Well, after a great deal of looking we've chosen a bike. Buying a bike for your kids is probably even more fun than buying one for yourself

I really liked the Islabike concept, but in the end I wasn't prepared to buy over the internet without him trying it, and even though Ludlow where they are based is not a million miles away I couldn't see us getting there on a Saturday anytime soon to test them in the flesh. I still think the idea of rigid forks and one ring at the front is the way to go for 9 year olds, and am surprised that the larger manufacturers haven't cottoned on to this. To be honest though, the Islabikes do look a bit plain and I could tell he was bit disappointed when looking at them online.

So, we looked at bikes from all the usual suspects, Trek, Giant, Spesh, and we chose.......a KTM Wild Speed 24".

It's a lovely bike - a bit more money than the others but good components, a half decent fork that might actually be a bit of use and it's a bit lighter than the others too.
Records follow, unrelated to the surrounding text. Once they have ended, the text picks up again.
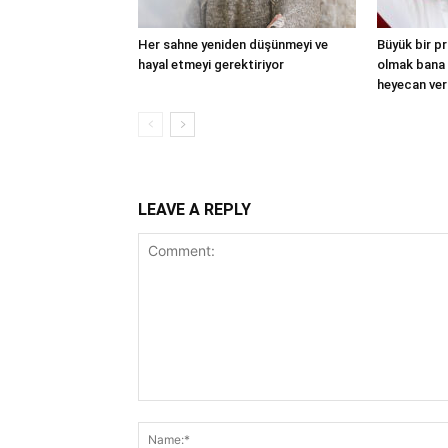
Her sahne yeniden düşünmeyi ve
Büyük bir p
hayal etmeyi gerektiriyor
olmak bana
heyecan ver
LEAVE A REPLY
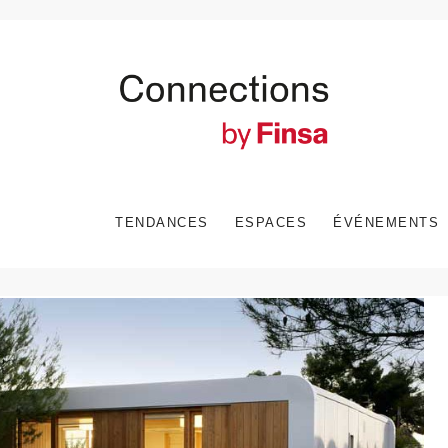
TENDANCES
ESPACES
ÉVÉNEMENTS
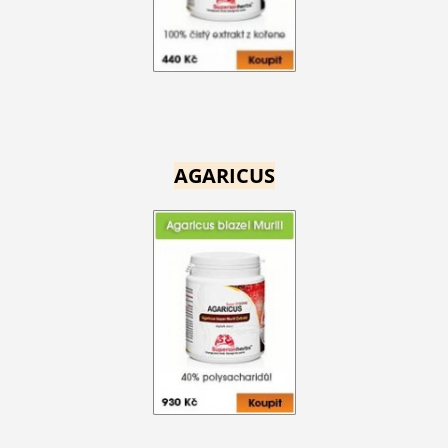
AGARICUS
I think weight is probably more important for little legs than it is for us grown ups. It fits him really well, and the bonus for me is QR's all round so nice and easy to get in and out of the car. He's chuffed to bits and can't wait to pick it up.


----------



## screenman (12 Oct 2012)

One of the nice things about the Islabikes my family found was their excellent resale value. Plus the fact from experience we found that the kids grew out of 20 inch wheels very quickly, which is what a lot of other companies offered.
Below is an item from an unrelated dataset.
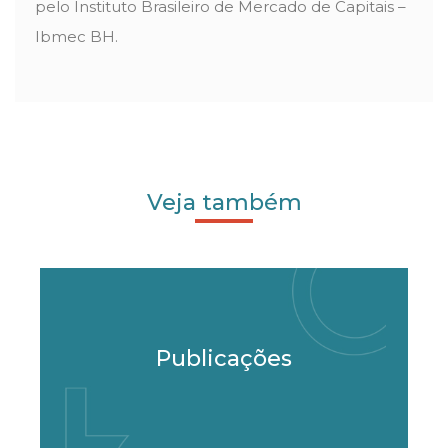
pelo Instituto Brasileiro de Mercado de Capitais –
Ibmec BH.
Veja também
Publicações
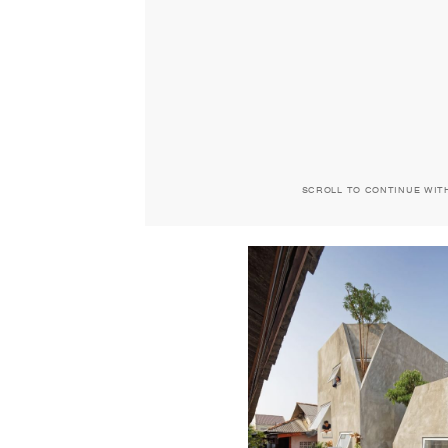
SCROLL TO CONTINUE WIT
That KTM sure looks good, I thought they only made motorbikes.


----------



## Doseone (12 Oct 2012)

screenman said:


> That KTM sure looks good, I thought they only made motorbikes.


 
They do a really nice range of bikes. I've seen some of them and they are lovely.


----------



## screenman (12 Oct 2012)

They are nice, whilst looking at them the wife walks in behind me looks at the screen and says they would go well with your new overalls you ordered why not buy one. Now I know she meant it, trouble is I do not need any more bikes, mean there done that and got up to 14 before having a good clear out.


----------